#### [GOAL]
Copy the text lines of every item below word for word, leaving out the pictures.

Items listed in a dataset
※ ※ ※

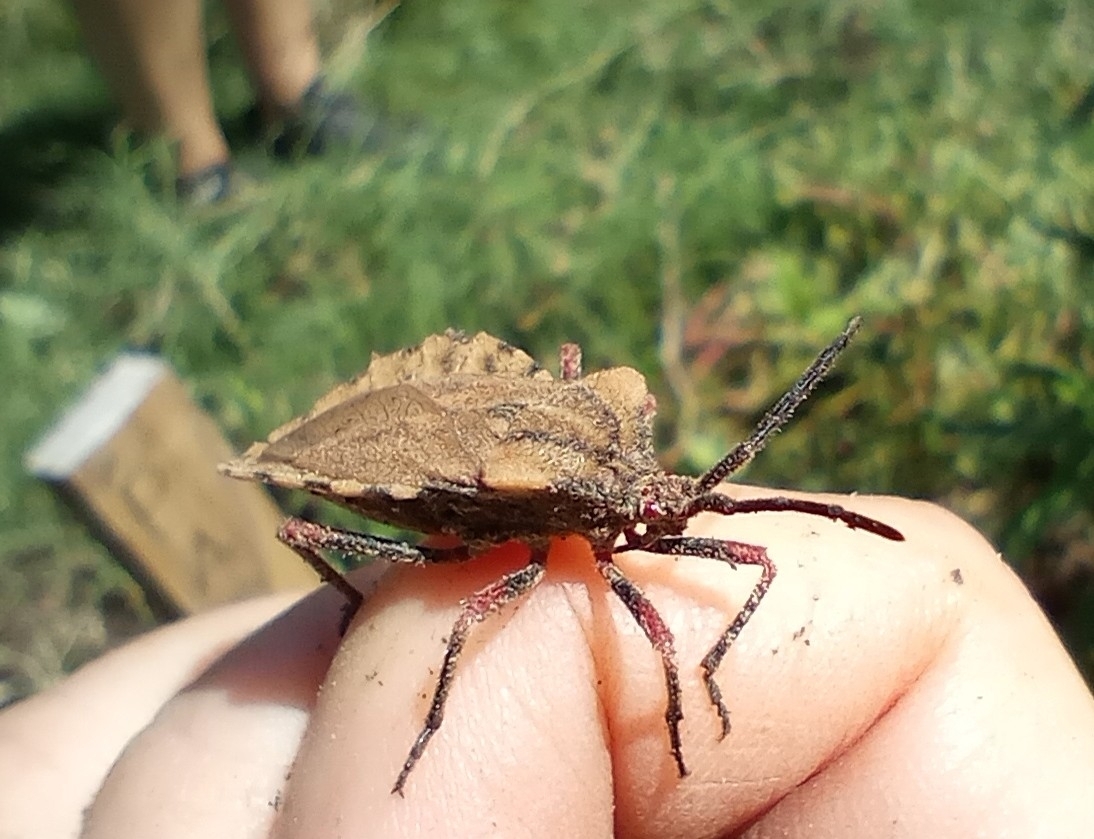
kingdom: Animalia
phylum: Arthropoda
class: Insecta
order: Hemiptera
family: Coreidae
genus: Spartocera
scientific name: Spartocera fusca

※ ※ ※

#### [OUTPUT BELOW]
kingdom: Animalia
phylum: Arthropoda
class: Insecta
order: Hemiptera
family: Coreidae
genus: Spartocera
scientific name: Spartocera fusca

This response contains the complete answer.